It does appear that, at some point in the recent geologic past, the Mediterranean Sea may have been at least partially dry. A study conducted in the 1960s found a layer of minerals in the seafloor that could only have been created by the evaporation of water.
In 1961, seismic surveys were carried out on the Mediterranean basin that found a geological feature 330 to 660 feet (100 to 200 meters) beneath the Mediterranean seafloor, dubbed the M reflector. In 1968, the Deep Sea Drilling Project (DSDP) began, supported by Texas A&M University, and while bringing up rock cores from the sea floor, the research vessel Glomar Challenger discovered a layer of evaporites up to 1.86 miles (3 kilometers) thick. These minerals, including anhydrite, gypsum, rock salt, and arroyo gravel, are evidence that the body of water had partially or entirely evaporated in the recent geologic past, during Miocene times, about 5.9 million years ago. This event was thereafter called the "Messinian Salinity Crisis," named after Messinian evaporite discovered on the island of Sicily.
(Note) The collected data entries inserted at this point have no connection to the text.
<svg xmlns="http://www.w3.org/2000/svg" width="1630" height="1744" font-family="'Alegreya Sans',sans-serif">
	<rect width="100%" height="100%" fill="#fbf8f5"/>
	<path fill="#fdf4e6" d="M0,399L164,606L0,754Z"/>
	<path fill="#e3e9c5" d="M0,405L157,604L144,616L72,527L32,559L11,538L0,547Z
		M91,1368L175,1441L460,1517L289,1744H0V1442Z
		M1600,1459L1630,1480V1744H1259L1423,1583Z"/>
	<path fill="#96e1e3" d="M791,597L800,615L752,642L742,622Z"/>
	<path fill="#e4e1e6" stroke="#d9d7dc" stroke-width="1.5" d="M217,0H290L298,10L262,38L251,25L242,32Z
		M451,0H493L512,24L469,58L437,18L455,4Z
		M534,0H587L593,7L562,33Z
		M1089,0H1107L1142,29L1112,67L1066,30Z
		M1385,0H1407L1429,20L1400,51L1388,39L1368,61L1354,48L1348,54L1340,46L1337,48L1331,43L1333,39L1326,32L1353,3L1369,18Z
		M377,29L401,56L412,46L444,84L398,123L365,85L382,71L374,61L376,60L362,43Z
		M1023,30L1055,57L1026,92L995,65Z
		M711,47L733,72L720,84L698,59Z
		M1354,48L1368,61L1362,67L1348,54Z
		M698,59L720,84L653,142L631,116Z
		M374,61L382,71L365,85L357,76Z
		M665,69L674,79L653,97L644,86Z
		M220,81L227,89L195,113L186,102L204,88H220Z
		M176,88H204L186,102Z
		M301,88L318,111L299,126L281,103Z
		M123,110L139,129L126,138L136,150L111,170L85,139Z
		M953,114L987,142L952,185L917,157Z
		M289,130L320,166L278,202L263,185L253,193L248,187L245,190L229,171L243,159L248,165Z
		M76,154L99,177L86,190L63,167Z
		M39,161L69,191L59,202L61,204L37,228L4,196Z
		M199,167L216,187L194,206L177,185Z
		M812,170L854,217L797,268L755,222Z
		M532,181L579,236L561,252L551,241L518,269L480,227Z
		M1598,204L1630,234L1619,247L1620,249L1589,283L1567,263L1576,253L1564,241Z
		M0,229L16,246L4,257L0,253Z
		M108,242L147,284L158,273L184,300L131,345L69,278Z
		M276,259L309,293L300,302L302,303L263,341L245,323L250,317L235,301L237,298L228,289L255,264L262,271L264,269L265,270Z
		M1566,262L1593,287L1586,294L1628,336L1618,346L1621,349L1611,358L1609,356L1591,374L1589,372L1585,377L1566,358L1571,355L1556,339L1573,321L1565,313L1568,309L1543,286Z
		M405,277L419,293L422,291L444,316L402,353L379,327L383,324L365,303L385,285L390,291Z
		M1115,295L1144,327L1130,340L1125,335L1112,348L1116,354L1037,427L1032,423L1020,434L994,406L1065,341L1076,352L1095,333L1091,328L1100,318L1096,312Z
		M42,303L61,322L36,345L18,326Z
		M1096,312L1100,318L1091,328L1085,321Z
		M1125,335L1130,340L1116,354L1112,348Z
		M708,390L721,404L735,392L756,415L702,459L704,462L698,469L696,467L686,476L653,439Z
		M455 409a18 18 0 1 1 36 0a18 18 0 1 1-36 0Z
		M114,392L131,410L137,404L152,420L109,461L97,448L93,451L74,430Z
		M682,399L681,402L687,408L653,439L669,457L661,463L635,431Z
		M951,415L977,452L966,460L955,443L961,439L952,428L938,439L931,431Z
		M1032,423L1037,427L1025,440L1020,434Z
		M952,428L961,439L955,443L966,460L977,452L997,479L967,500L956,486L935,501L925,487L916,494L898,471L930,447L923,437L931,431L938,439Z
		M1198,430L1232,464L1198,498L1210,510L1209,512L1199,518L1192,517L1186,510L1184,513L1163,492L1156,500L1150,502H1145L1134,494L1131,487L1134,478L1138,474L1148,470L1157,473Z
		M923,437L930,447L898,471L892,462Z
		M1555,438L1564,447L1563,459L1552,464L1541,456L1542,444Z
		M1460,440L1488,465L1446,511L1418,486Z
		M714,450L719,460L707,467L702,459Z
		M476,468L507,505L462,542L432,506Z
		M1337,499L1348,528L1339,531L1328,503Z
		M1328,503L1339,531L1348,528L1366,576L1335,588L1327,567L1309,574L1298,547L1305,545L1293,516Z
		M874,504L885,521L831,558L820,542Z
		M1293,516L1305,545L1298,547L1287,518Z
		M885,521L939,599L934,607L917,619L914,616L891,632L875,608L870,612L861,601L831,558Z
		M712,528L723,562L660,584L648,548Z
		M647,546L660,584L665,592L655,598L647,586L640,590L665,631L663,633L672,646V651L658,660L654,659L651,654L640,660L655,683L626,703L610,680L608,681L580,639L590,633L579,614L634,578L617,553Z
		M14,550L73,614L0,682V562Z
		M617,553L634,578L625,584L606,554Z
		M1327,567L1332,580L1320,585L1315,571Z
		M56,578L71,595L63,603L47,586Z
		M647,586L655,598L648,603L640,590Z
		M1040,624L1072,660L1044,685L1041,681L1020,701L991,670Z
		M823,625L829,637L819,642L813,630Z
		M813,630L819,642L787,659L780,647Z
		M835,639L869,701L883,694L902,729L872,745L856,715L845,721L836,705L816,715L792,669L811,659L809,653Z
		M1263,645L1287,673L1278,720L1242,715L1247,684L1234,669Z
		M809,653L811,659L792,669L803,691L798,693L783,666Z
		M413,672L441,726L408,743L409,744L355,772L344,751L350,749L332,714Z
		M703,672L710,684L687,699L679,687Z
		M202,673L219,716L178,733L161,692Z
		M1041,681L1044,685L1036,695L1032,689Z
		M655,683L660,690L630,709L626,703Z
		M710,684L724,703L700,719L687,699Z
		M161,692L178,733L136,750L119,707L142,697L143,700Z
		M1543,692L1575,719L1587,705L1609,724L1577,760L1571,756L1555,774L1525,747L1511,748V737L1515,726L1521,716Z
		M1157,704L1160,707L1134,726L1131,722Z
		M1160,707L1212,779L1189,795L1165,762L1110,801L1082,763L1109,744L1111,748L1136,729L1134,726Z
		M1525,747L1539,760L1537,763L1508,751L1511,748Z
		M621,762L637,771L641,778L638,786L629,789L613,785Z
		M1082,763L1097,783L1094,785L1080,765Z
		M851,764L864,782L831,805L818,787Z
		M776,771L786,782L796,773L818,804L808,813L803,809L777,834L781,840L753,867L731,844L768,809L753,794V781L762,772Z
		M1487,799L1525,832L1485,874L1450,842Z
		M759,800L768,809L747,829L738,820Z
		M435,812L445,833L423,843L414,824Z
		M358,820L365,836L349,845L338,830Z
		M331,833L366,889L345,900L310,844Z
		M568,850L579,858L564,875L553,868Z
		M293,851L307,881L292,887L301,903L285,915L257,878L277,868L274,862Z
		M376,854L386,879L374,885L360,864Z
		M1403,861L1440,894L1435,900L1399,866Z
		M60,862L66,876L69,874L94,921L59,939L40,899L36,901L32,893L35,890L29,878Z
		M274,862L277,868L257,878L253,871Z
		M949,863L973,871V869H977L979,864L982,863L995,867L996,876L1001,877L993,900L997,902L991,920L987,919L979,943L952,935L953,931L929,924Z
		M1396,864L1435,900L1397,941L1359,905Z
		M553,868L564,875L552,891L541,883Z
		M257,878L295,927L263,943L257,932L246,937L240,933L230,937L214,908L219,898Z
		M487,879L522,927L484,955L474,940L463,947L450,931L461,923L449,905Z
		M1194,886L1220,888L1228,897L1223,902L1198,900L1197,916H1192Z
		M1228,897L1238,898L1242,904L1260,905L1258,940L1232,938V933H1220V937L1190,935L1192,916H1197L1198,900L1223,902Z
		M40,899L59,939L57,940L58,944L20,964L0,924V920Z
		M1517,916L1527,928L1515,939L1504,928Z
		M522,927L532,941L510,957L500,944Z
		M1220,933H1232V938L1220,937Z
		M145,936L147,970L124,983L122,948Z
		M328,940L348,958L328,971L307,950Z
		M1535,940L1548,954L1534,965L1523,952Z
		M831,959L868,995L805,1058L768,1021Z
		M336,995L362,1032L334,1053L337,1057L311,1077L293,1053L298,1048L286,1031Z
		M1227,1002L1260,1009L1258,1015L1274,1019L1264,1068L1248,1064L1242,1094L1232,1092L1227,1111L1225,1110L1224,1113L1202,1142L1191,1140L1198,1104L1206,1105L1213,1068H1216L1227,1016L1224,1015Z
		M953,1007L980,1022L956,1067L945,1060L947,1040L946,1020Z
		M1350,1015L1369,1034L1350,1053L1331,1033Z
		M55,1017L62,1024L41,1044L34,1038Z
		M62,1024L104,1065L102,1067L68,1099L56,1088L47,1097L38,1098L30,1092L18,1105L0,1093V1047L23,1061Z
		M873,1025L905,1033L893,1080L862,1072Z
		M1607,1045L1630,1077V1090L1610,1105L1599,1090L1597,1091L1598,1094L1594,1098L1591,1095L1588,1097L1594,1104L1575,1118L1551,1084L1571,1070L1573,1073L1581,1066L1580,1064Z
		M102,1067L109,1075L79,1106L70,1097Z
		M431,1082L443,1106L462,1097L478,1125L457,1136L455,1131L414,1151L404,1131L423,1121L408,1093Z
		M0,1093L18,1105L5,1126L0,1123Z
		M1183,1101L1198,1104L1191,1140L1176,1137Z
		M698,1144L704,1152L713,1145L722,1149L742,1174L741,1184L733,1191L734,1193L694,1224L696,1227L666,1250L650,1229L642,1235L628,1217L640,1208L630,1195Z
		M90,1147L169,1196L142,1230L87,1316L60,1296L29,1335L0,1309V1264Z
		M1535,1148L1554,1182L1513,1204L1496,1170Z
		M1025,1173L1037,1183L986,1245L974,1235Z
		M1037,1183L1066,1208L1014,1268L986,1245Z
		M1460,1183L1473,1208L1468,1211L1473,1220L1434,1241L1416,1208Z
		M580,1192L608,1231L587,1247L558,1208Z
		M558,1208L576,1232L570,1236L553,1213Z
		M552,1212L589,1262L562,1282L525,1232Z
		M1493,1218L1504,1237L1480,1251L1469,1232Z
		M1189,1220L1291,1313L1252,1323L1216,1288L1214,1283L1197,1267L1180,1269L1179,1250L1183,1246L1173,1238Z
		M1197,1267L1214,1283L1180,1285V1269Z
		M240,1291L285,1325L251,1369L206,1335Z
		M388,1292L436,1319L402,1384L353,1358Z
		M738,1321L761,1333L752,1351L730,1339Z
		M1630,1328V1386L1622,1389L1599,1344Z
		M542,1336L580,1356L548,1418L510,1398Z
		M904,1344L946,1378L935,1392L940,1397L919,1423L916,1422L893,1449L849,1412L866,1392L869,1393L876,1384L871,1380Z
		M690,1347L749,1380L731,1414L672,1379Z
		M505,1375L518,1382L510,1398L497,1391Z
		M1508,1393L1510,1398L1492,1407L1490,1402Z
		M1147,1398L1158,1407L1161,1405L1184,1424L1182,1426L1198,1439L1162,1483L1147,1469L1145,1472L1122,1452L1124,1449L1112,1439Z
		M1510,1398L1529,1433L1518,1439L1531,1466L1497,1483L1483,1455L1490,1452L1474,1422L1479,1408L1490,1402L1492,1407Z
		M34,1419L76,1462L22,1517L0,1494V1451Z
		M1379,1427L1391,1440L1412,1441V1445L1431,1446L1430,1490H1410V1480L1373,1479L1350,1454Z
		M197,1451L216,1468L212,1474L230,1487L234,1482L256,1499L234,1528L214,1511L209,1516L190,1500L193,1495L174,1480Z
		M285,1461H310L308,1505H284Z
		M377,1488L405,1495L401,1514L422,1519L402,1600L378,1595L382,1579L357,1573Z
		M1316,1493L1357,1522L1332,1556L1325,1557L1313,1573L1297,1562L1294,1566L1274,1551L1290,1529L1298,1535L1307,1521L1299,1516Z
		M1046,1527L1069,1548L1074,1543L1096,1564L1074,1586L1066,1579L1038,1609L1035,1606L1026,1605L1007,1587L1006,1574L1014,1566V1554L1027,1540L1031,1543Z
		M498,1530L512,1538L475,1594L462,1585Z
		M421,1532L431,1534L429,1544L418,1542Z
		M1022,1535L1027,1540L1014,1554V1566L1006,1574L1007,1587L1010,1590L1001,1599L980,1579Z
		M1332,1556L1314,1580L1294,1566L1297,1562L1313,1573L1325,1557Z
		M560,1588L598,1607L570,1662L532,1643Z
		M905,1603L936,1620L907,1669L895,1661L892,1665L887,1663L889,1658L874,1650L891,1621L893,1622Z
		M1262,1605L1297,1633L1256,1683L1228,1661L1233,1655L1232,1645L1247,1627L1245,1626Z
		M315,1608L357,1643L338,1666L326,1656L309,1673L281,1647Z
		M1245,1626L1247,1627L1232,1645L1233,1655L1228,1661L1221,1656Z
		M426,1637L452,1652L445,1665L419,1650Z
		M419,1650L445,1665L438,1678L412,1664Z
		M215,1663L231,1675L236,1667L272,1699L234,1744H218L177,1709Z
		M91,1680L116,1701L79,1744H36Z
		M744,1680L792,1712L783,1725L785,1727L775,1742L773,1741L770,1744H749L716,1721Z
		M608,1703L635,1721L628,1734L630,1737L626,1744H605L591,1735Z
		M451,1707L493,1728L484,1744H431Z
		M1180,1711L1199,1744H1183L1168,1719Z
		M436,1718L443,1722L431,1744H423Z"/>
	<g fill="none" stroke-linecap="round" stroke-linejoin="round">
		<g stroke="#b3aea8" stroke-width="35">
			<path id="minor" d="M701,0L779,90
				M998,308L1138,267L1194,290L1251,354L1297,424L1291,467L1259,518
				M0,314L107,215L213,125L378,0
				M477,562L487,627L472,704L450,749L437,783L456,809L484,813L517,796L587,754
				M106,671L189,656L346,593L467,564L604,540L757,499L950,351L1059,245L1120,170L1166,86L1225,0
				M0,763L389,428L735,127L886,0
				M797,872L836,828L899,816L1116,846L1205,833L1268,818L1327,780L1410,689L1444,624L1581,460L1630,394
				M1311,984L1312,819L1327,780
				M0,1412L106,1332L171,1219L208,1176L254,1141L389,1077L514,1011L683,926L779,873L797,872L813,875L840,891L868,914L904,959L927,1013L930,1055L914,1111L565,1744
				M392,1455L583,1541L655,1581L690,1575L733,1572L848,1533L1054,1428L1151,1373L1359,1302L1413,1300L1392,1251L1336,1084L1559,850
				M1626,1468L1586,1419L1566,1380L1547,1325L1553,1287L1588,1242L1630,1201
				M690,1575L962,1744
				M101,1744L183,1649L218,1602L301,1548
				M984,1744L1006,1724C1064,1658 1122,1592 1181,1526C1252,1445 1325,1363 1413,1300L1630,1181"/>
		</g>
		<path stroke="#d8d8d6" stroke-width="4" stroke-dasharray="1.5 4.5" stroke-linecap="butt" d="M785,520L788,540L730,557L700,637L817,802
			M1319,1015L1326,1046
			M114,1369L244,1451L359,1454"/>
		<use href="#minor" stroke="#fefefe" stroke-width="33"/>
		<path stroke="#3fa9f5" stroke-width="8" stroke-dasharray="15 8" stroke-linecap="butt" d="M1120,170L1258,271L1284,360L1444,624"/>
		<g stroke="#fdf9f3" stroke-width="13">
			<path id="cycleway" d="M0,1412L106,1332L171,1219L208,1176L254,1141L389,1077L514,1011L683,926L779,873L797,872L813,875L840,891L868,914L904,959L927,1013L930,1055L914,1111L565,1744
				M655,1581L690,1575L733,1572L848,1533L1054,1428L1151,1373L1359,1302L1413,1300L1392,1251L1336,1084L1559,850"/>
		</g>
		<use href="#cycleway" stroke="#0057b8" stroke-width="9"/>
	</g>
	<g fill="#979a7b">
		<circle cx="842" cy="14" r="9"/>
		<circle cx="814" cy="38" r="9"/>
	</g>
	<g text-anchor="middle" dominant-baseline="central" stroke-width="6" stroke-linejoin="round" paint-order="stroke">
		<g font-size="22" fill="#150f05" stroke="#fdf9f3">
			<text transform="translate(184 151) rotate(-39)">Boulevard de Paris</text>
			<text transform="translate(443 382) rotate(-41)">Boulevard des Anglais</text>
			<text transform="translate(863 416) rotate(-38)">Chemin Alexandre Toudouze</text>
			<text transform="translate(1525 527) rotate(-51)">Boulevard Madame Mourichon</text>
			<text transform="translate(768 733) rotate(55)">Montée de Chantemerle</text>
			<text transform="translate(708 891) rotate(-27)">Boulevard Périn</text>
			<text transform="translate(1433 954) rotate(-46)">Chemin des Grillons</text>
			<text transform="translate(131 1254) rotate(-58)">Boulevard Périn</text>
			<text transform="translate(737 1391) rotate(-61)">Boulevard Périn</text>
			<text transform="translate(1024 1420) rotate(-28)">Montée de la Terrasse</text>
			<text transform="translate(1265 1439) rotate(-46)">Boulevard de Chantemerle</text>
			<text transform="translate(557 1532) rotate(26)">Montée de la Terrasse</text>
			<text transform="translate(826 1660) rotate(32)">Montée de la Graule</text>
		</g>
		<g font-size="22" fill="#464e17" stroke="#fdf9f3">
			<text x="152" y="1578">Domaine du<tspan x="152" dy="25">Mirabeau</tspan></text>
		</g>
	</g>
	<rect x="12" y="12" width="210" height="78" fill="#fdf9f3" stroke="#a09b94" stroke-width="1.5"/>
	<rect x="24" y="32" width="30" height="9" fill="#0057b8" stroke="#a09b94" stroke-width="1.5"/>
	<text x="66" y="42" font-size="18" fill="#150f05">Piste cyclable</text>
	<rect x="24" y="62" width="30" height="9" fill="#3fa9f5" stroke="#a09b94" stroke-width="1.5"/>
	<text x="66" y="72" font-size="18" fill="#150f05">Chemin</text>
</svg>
Scientists later pieced together the evidence and determined what happened in the Mediterranean Sea at that time. The Strait of Gibraltar has closed on a cyclic basis at least several times over a 700,000 year period. The layer of evaporites was far too thick to be deposited in a single event, which suggests that the water in the Mediterranean evaporated repeatedly. Even today, the water is evaporating faster than it is being replenished, due to a lack of large glaciated mountains as a water source and its relative disconnection to the world sea. If these waterways were shut off, the sea would evaporate dry in only a thousand years.
Although some parts of the Mediterranean are as much as 3 miles (4.8 kilometers) deep, comparable to the deep ocean, the Strait of Gibraltar's depth is about 1,000 feet (300 meters), still very deep, but possibly changeable. Around 5.9 million years ago, the Eurasian and African tectonic plates would have been closer together, and the strait was likely shallower. As water froze into glaciers, it may have been taken water from the world's oceans and lowered the sea level enough to close off the strait. Deeper changes to the underlying crust from tectonic forces may have been at play, such as by changing overall rock density.
The dry Mediterranean basin would have been a lifeless and hot place due to the high salinity and areas of the geography as much as 3 miles (4.8 kilometers) below sea level. By comparison, the lowest point on land today, the shore of the Dead Sea, is just 1,371 feet (418 meters) below sea level. At the level of the Mediterranean, there would be 1.7 times the atmospheric pressure at sea level. This means a wind blowing there would be 57°F to 85°F (32°C to 47°C) hotter there than at sea level, which may have been scorching. The evaporites covering the entire basin would preclude the presence of any plant or animal life, so the area would have been one of the harshest deserts on Earth.